■ **How to complete this task**
Would you print the data below exactly, leaving out every picture?
START Information supplied
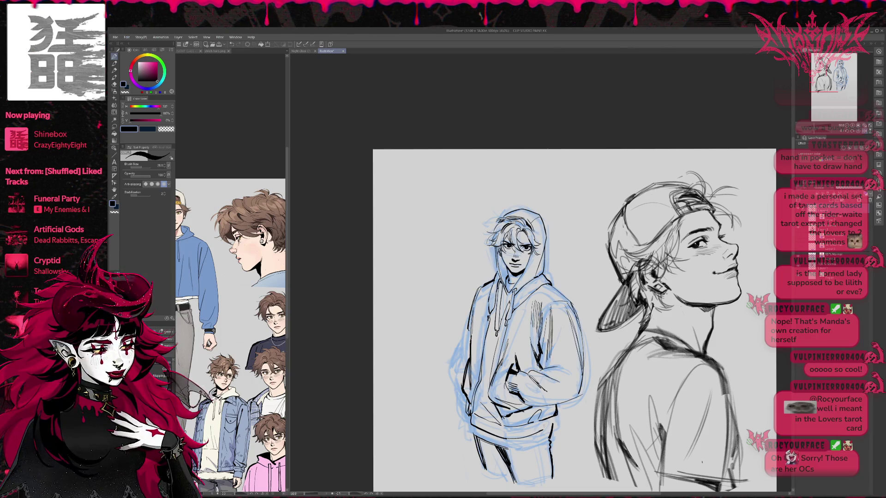
Erase the blue sketch lines running along the hoodie hem.
key("e")
left_click_drag(468, 434, 541, 431)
END Information supplied
■ **Solution for this exercise**
Erase the blue sketch lines running along the hoodie hem.
key("e")
left_click_drag(468, 434, 541, 431)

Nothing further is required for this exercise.